At that time, there were only a few publicly available datasets that provided expression levels of genes in tumors and their correlation to patient survival times. Luckily, one of those datasets was of gliomas, another type of brain tumor. Doing this online analysis on PID1 showed that its level of expression was highly correlated with outcome of patients with gliomas: the lower PID1 expression, the shorter the patient's survival and vice versa. Finding such correlation in two different tumor types in two independent datasets justified looking a bit further, so Dr. Epstein began actively experimenting with PID1.
"I said, 'Let's put this gene into the cancer cells and see what it does to them.' Usually, with the methods we were using then, it would take about a month to accomplish this and be ready to start the analysis. After two months of waiting, when no one in the lab mentioned any results for this experiment yet, I asked, 'How are those cells with the PID1 transduction doing?' The response was, 'Well, it seems not to be working,'" Dr. Epstein recalled.
"When I asked for an explanation of 'what was not working', the response was 'the cells that received the control DNA are growing fine, but those into which we inserted the PID1 DNA are just not growing, so we can't do the experiments.' I then said, 'Think again about what it is that you are saying.' And that is when it clicked and the researcher said 'Aha, it actually is working!'"
Starting with that experiment that was "not working," Dr. Epstein's team realized that PID1 was capable of slowing the growth of certain types of brain cancers. In 2014, they published the first paper linking higher expression of tumor PID1 to longer survival in patients with medulloblastomas, gliomas, and in the dish, higher PID1 expression slowed growth of cells of these two brain cancers as well as a third: atypical teratoid rhabdoid tumor.
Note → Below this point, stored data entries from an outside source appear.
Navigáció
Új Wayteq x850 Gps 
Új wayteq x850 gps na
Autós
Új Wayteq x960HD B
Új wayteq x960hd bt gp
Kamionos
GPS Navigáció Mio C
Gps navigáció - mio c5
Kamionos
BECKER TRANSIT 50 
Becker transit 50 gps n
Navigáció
Since then, Dr. Epstein has continued investigating the relationship between PID1 and medulloblastomas and the molecular mechanism that regulates the anti-tumor effect, with support of grants from the Pediatric Cancer Research Foundation. These avenues of study are crucial in growing both our understanding of pediatric cancer and our ability to effectively treat it.
"Most of the time, you have a hypothesis and do an experiment to test that hypothesis: you may find that your results either fit the hypothesis or do not fit it. Everyone loves to get results that support their hypothesis. However, it is perfectly okay to find that the results do not fit the hypothesis," she said.
"In this case, as long as there were no technical problems/errors and all experimental controls were included, the conclusion is that the hypothesis was probably incorrect, at least in part, or inaccurate or not inclusive of some situations. The next step is to re-think the hypothesis to find one that is consistent with the results obtained, and then retest it, rather than discard the results and forget about them."
"A 'no' result to an experiment is just as valid and just as important an answer as a 'yes.' It is important because it tells you that the place where you are looking is not the right path and you have to go to a different path. That in itself can often be an aha moment."